[Extracted records]
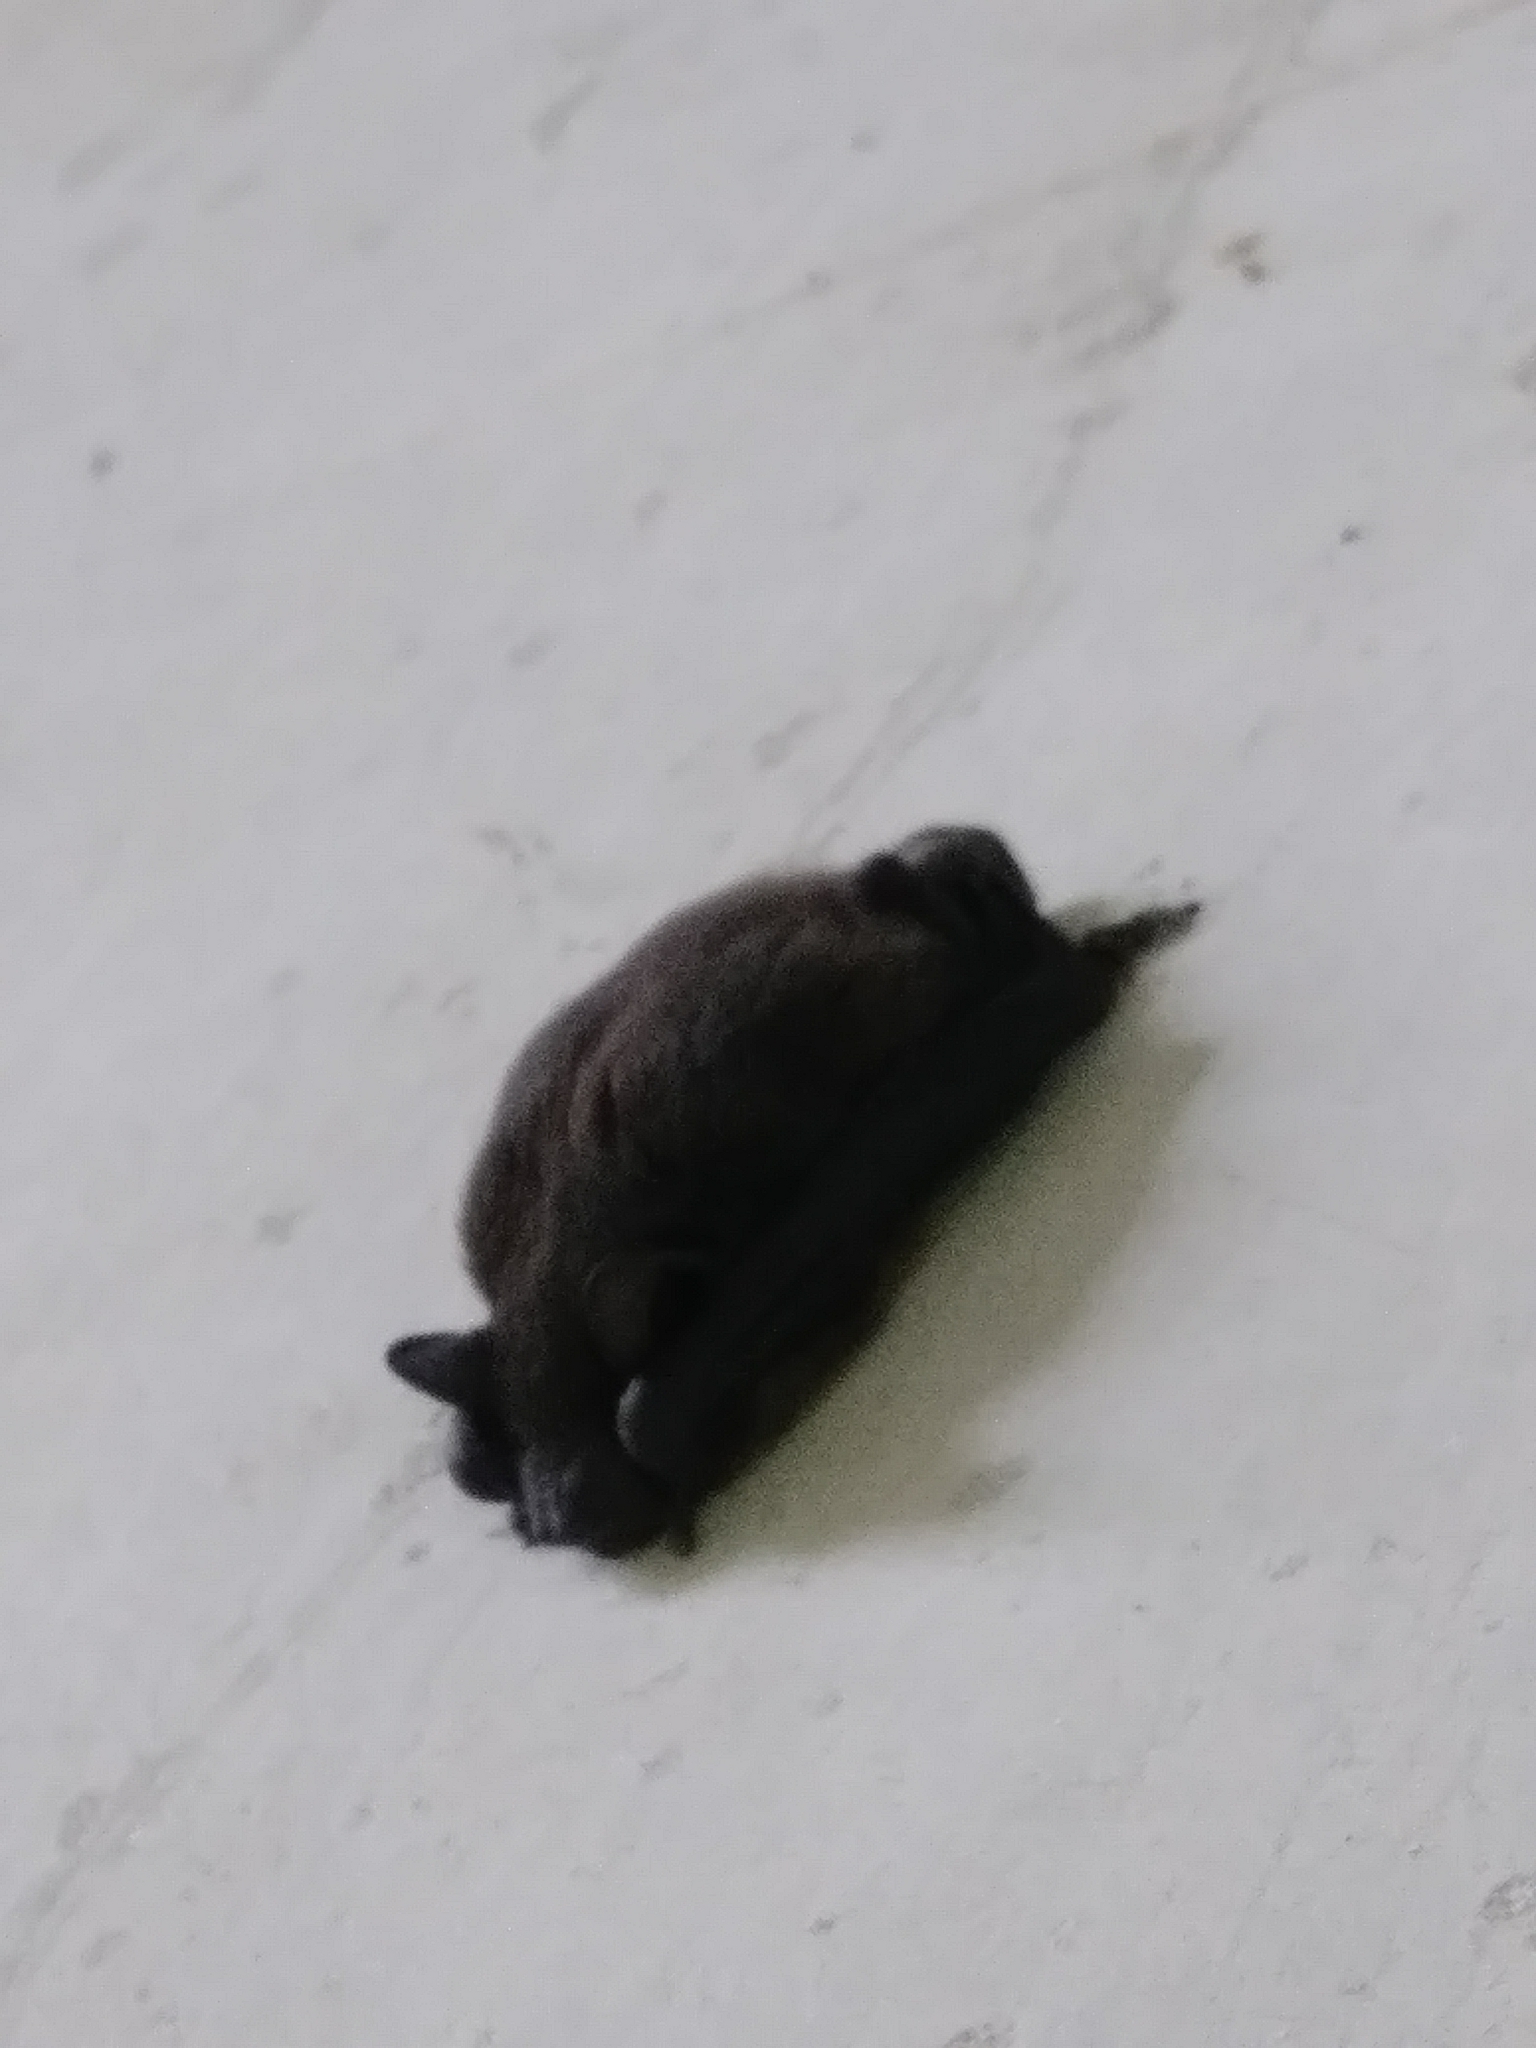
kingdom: Animalia
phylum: Chordata
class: Mammalia
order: Chiroptera
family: Vespertilionidae
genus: Nycticeius
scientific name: Nycticeius humeralis
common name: Evening bat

Request |
Copy every text line of the row above word for word. Leave the picture out of your answer.

Full solution |
kingdom: Animalia
phylum: Chordata
class: Mammalia
order: Chiroptera
family: Vespertilionidae
genus: Nycticeius
scientific name: Nycticeius humeralis
common name: Evening bat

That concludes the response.